La trampa de la ministra y del trabajo como castigo
No se puede negar que el trabajo, esa “ocupación retribuida” que la Biblia relata como un castigo divino sobre la humanidad, carga con una connotación tan perversa como paradójica. Todo el mundo quiere un trabajo, pero cuanto menos se trabaje mejor y, siguiendo esa paradoja, el Gobierno que saca pecho cuando las cifras del empleo crecen se ha empecinado ahora en reducir el horario laboral. Exactamente 30 minutos al día. ¿Por qué? Porque la presunta ministra de Trabajo, Yolanda Díaz, quiere pasar a la historia a golpe de populismos y sin reparar en los daños que deja tras de sí. En su pueril lectura del mercado laboral, confronta a empresarios y trabajadores, como si los segundos pudiesen vivir sin los primeros y viceversa. Como si todos los sectores y empresas, grandes, pymes y autónomos, fuesen iguales y todos los trabajadores esclavos mal pagados.

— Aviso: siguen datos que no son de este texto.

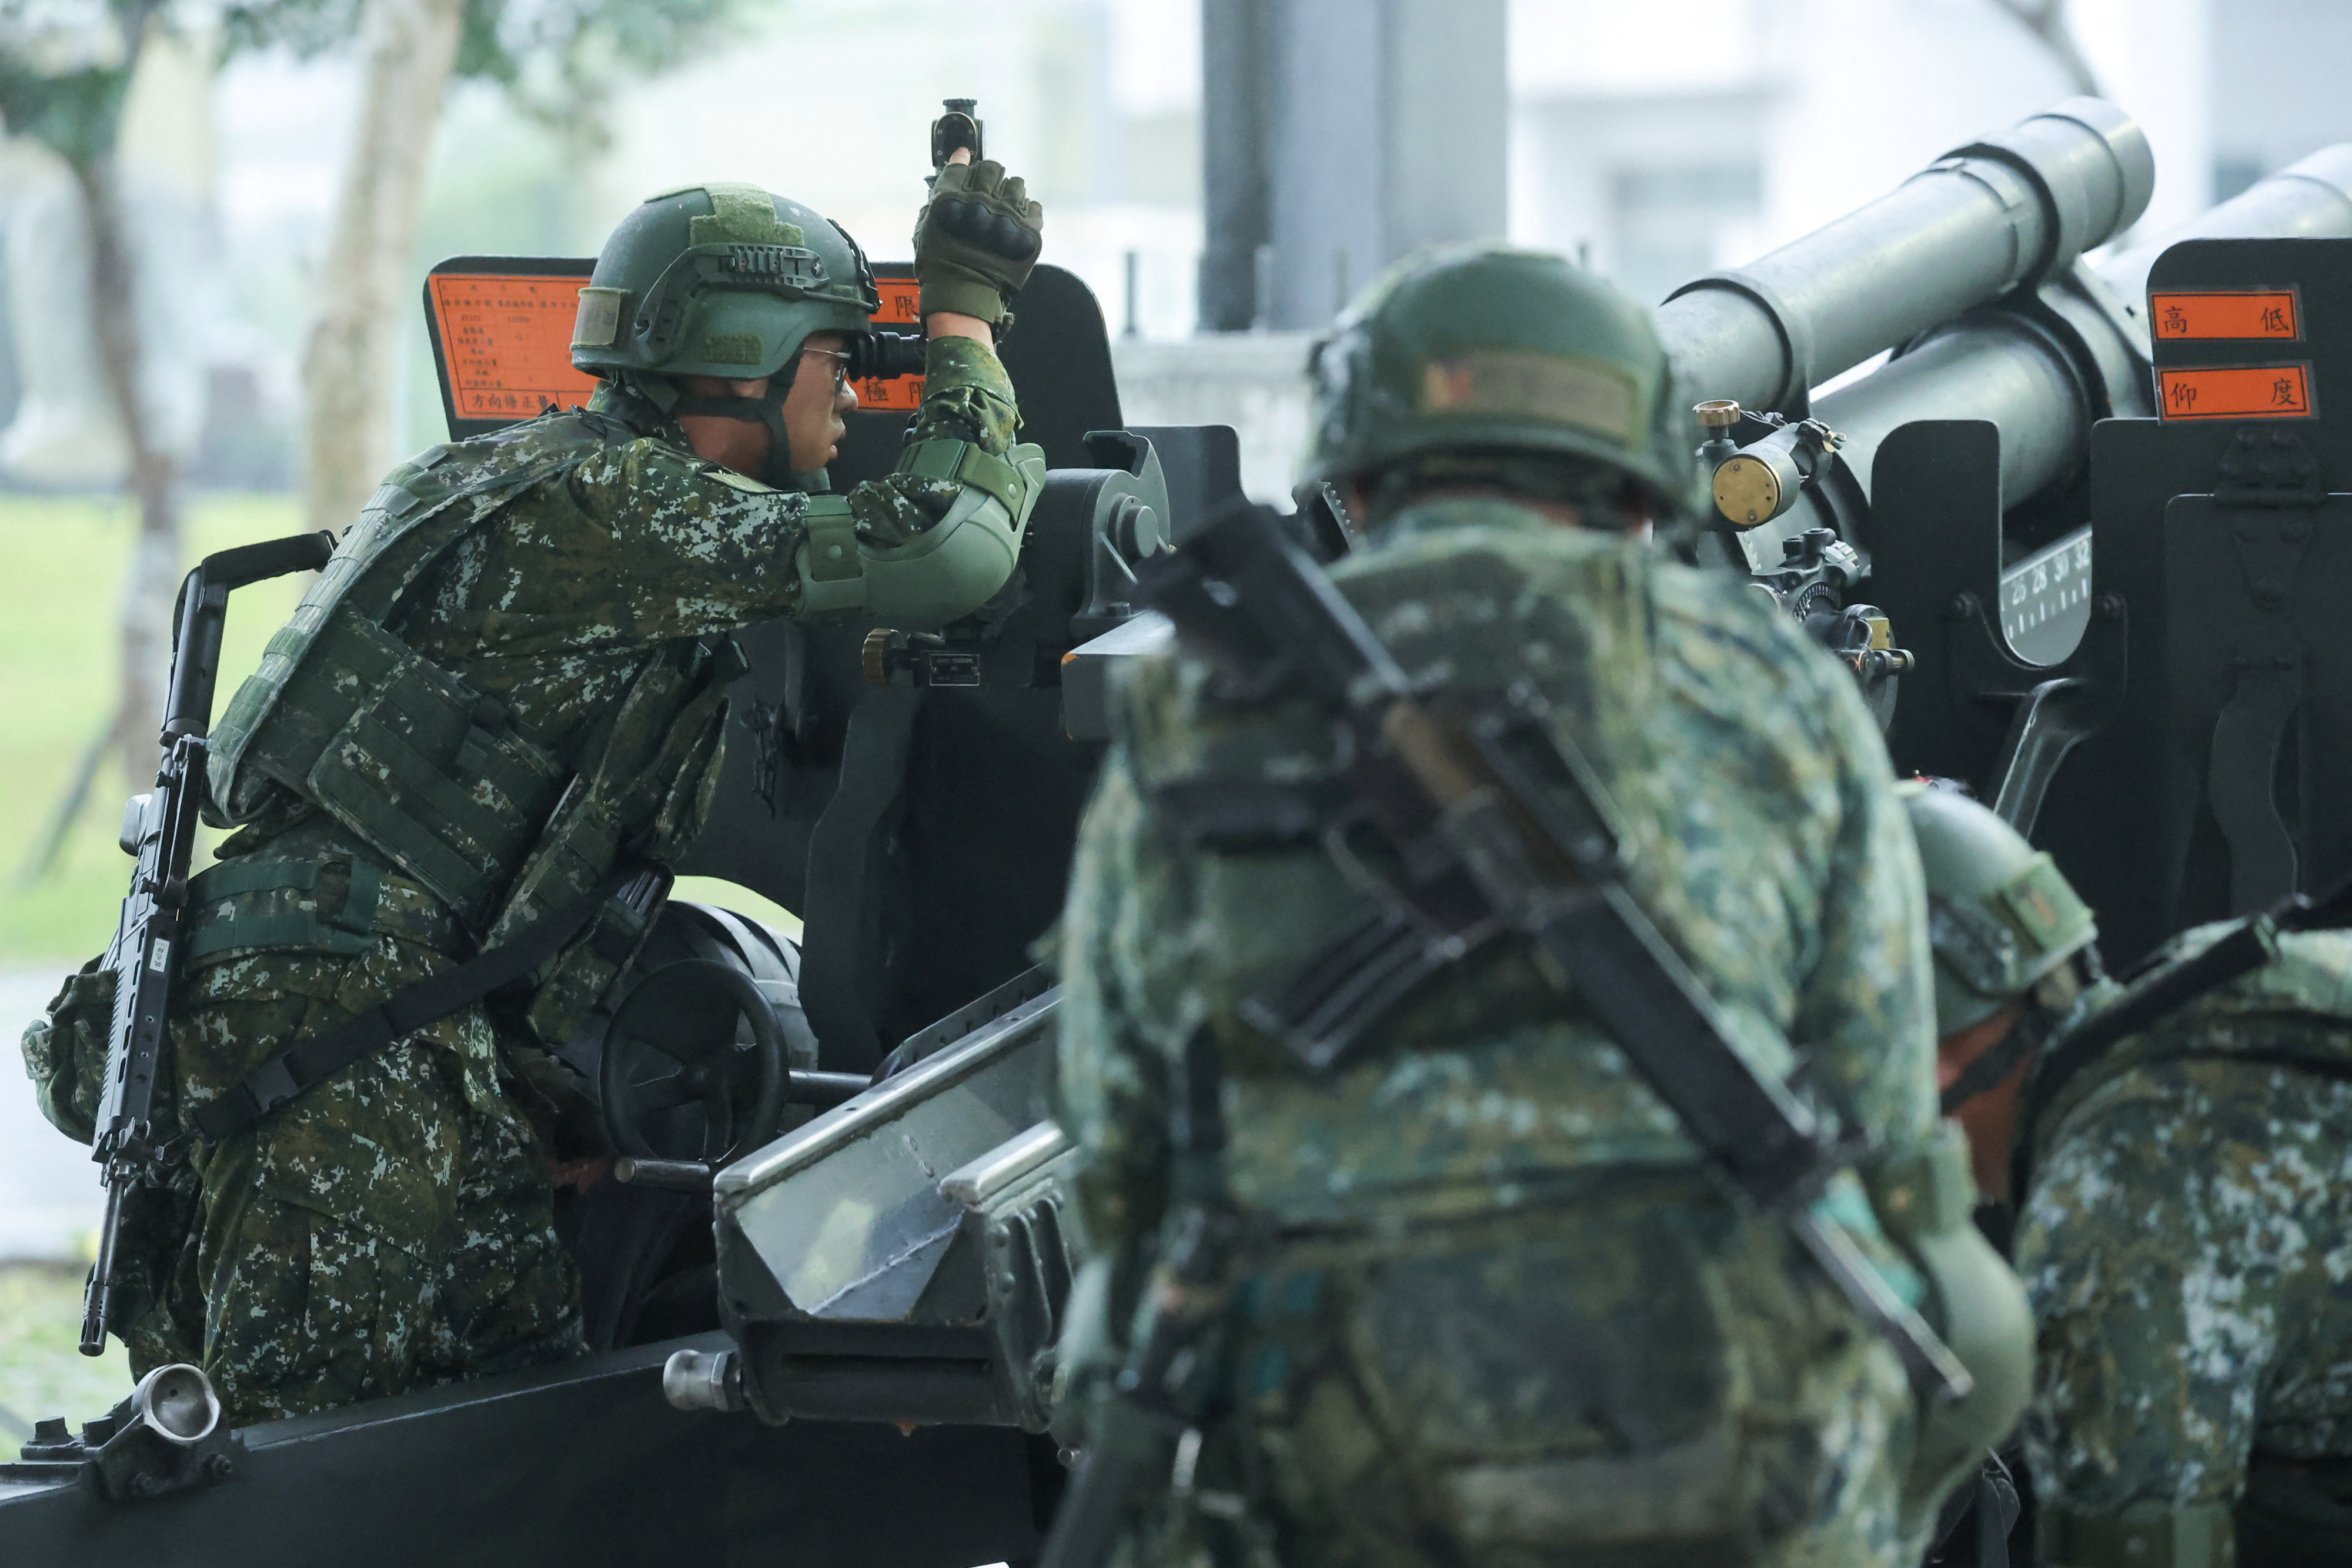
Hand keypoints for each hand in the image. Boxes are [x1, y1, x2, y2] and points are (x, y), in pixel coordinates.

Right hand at [915, 148, 1042, 330]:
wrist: (963, 296)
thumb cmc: (939, 265)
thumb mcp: (925, 228)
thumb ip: (937, 199)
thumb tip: (948, 176)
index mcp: (953, 198)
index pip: (962, 165)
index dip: (964, 161)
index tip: (966, 159)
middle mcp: (982, 202)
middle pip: (992, 169)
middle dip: (988, 176)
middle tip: (987, 189)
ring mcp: (1008, 216)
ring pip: (1017, 184)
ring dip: (1010, 191)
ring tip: (1005, 206)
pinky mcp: (1028, 232)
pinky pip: (1034, 206)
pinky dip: (1027, 210)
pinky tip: (1018, 220)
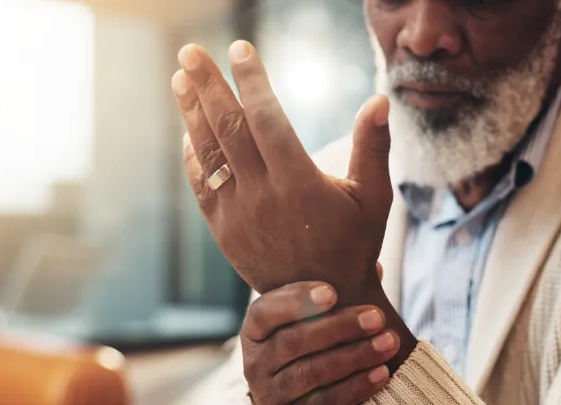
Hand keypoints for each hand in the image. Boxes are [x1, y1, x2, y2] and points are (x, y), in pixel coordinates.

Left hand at [172, 40, 416, 370]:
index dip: (253, 81)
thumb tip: (380, 98)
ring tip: (180, 78)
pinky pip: (201, 184)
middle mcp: (263, 196)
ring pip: (209, 153)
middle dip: (208, 86)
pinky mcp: (223, 230)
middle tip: (190, 51)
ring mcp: (238, 214)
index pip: (268, 119)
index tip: (241, 49)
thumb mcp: (374, 197)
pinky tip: (189, 129)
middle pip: (229, 130)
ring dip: (192, 113)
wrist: (323, 301)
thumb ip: (372, 146)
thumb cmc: (354, 243)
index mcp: (301, 183)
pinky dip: (193, 155)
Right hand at [241, 281, 399, 404]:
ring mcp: (271, 394)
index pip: (264, 312)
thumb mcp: (312, 320)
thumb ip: (335, 297)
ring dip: (354, 356)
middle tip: (376, 316)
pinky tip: (381, 371)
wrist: (305, 395)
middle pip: (293, 342)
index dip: (296, 301)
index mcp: (254, 332)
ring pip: (311, 373)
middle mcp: (255, 364)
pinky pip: (325, 401)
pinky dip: (356, 386)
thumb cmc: (312, 345)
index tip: (333, 292)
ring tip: (388, 342)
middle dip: (339, 327)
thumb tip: (376, 270)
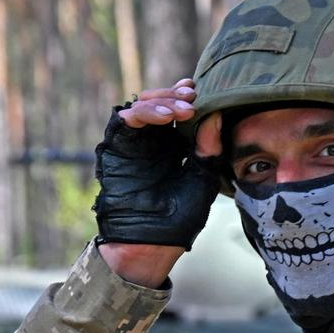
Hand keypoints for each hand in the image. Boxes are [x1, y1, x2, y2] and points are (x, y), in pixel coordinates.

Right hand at [93, 79, 221, 253]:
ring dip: (162, 102)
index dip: (185, 98)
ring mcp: (134, 144)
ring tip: (181, 109)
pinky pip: (124, 122)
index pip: (177, 112)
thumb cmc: (180, 217)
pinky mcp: (117, 149)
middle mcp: (153, 141)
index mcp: (174, 146)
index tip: (201, 90)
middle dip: (174, 96)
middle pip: (159, 102)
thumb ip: (208, 149)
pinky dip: (143, 113)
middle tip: (192, 97)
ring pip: (142, 106)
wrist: (152, 242)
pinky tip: (164, 116)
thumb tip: (216, 115)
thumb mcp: (202, 178)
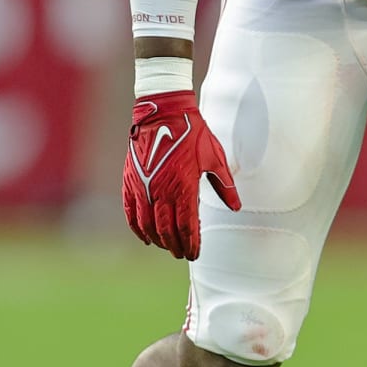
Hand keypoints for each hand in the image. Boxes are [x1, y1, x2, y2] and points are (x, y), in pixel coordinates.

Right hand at [122, 90, 236, 259]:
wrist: (163, 112)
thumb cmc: (192, 133)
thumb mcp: (215, 158)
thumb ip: (225, 185)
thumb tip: (235, 207)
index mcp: (184, 187)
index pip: (187, 226)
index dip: (191, 243)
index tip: (195, 253)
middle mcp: (161, 191)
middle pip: (167, 230)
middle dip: (176, 246)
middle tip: (183, 254)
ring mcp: (143, 187)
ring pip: (148, 225)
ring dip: (158, 240)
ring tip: (168, 247)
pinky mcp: (131, 182)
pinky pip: (131, 212)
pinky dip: (137, 228)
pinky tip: (146, 237)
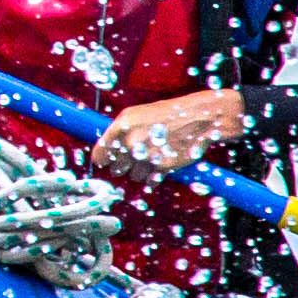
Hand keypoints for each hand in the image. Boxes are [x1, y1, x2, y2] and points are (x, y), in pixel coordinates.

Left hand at [87, 89, 245, 176]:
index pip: (99, 154)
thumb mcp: (137, 115)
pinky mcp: (161, 167)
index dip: (103, 160)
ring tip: (154, 155)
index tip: (106, 162)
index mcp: (121, 126)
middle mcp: (131, 142)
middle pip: (116, 168)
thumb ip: (120, 132)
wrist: (198, 117)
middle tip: (139, 154)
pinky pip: (149, 182)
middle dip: (125, 165)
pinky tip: (162, 162)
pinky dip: (154, 177)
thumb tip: (105, 150)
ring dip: (141, 171)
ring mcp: (146, 156)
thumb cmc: (166, 115)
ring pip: (133, 176)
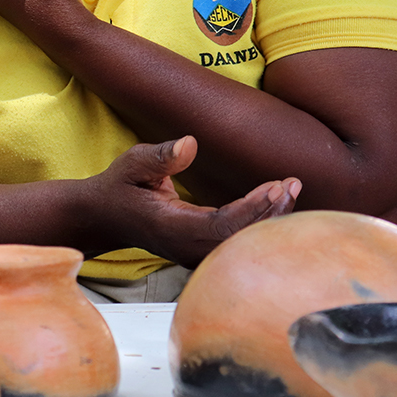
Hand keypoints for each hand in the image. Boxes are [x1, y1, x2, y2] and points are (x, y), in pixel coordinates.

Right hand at [86, 136, 300, 267]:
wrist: (104, 217)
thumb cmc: (120, 187)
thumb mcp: (131, 164)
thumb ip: (160, 156)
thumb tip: (190, 143)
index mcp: (172, 228)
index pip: (222, 225)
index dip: (252, 209)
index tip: (275, 187)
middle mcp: (187, 247)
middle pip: (239, 239)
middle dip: (269, 213)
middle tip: (291, 183)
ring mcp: (194, 253)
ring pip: (240, 243)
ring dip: (269, 218)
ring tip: (291, 188)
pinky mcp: (201, 250)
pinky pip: (236, 241)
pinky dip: (258, 222)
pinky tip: (277, 202)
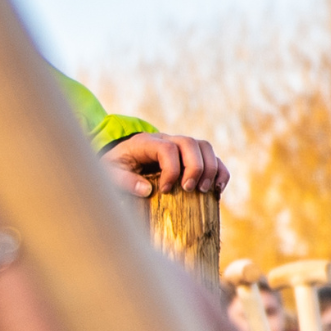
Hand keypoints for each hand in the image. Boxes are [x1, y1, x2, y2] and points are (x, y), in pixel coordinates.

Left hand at [101, 133, 228, 198]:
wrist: (119, 159)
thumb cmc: (114, 167)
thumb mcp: (111, 174)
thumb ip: (125, 181)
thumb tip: (147, 190)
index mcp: (146, 142)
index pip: (167, 148)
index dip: (171, 169)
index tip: (164, 190)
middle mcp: (166, 139)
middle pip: (190, 143)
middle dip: (195, 168)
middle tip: (189, 190)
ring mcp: (180, 146)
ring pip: (205, 147)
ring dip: (210, 169)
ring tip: (203, 190)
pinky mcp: (190, 156)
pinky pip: (212, 158)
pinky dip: (219, 172)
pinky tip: (217, 189)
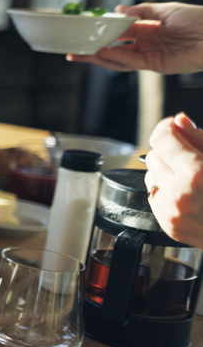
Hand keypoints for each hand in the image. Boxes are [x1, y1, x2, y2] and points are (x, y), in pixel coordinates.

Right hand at [68, 2, 202, 73]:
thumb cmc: (199, 19)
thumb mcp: (167, 9)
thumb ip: (141, 11)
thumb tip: (117, 10)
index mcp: (149, 28)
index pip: (120, 31)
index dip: (102, 31)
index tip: (84, 30)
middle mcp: (146, 43)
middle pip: (114, 47)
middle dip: (93, 48)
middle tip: (72, 48)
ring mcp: (150, 55)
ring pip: (118, 58)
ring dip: (98, 57)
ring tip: (78, 54)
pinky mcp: (157, 65)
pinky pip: (131, 63)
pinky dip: (115, 59)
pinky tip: (101, 54)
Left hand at [144, 113, 202, 247]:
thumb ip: (199, 139)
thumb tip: (179, 120)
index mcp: (196, 174)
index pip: (161, 138)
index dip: (168, 128)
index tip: (175, 127)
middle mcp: (179, 194)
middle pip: (153, 156)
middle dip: (168, 152)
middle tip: (191, 156)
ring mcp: (171, 213)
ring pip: (150, 177)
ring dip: (165, 172)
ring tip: (191, 177)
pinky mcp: (168, 225)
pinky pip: (154, 198)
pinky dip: (166, 191)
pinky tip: (188, 193)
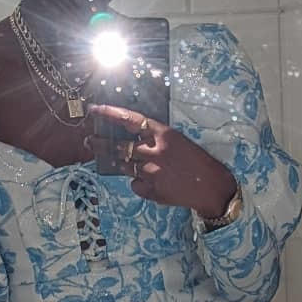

Yolanda Díaz reclamó para sí misma un lugar en la historia cuando se aprobó en el Consejo de Ministros el anteproyecto de ley para pasar de las 40 horas semanales a las 37,5 ahora propuestas. “Disfruten del día histórico”, afirmó con sonrisa franca. El asunto aún necesita mucha cocina antes de ser realidad. Lo primero, la aprobación de la mayoría del Congreso de los Diputados, que no está fácil. Pero la ministra ya ha recibido el aplauso soñado. ¿Quién no quiere trabajar menos y cobrar lo mismo? Todo el mundo lo firmaría. Jóvenes y mayores, votantes de la derecha y de la izquierda. Y hasta los propios empresarios, si pudieran permitírselo. Es de primero de populismo, como bien sabe la ministra, que ha ganado la batalla frente a su homólogo de Economía, Carlos Cuerpo,reticente hasta el final.
Da igual que los empresarios, los que gestionan cada mes el pago de los salarios, se hayan desmarcado del acuerdo, porque lo que hay ahora no es diálogo social, es “monólogo social”, como atinó el presidente de la CEOE, Antonio Garamendi, refiriéndose a la “trágala”. Lorenzo Amor, presidente de la Federación Nacional de Asociaciones de Trabajadores Autónomos, sostiene que no va a permitir la contratación de nuevos empleados y quien crea lo contrario “es que no ha pagado una nómina en su vida”.
Nada que objetar al legítimo reto de avanzar en la conciliación entre la vida personal y profesional. Y esto se consigue reduciendo el número de horas de trabajo improductivas. Porque lo que sí es cierto es que no es equiparable el tiempo en el puesto de trabajo con la eficacia y la productividad. De hecho, España está de la mitad de la tabla hacia abajo en tasas de productividad en la Europa de los 27, muy lejos de Irlanda, que la encabeza, o de Luxemburgo y Dinamarca que vienen a continuación. Y, sin embargo, esta reducción nos situará como tercer país europeo con menor jornada laboral. En resumen, seremos menos productivos y trabajaremos menos.
Todo esto lo sabe Yolanda Díaz, pero salta a la vista que lo único que persigue es notoriedad política para salvar el personalista y devaluado proyecto de Sumar. El ejecutivo de Pedro Sánchez está tejiendo una peligrosa malla social para tener a la población a expensas de sus regalías, como si fuesen una graciosa derrama a costa de aumentar la espiral de déficit público. No hay una sola medida que prime la capacidad del individuo de organizar su vida o de establecer sus prioridades sin tener al populismo del Estado en su nuca. Al contrario, se legisla o se decretan acciones que infantilizan a la población, recordando que nada pueden hacer al margen de papá Estado y que hay que votar a los que están.
Hay desafíos urgentes por el nuevo orden político, económico y comercial del mundo y ahí la vieja Europa está en desventaja, cediendo en competitividad, productividad y generación de valor, de ahí que no se pueda reducir todo a trabajar menos horas a la semana. No está ahí el debate o no solo está ahí. Lo que está es el riesgo de hacer creer a la población que los recursos públicos son infinitos y que están a salvo todas las coberturas tanto necesarias como accesorias. El trabajo es un derecho y una necesidad que no se resuelve con apelaciones al recorte de la jornada, como si currar fuese una maldición bíblica, un castigo divino del que la ministra pretende redimirnos.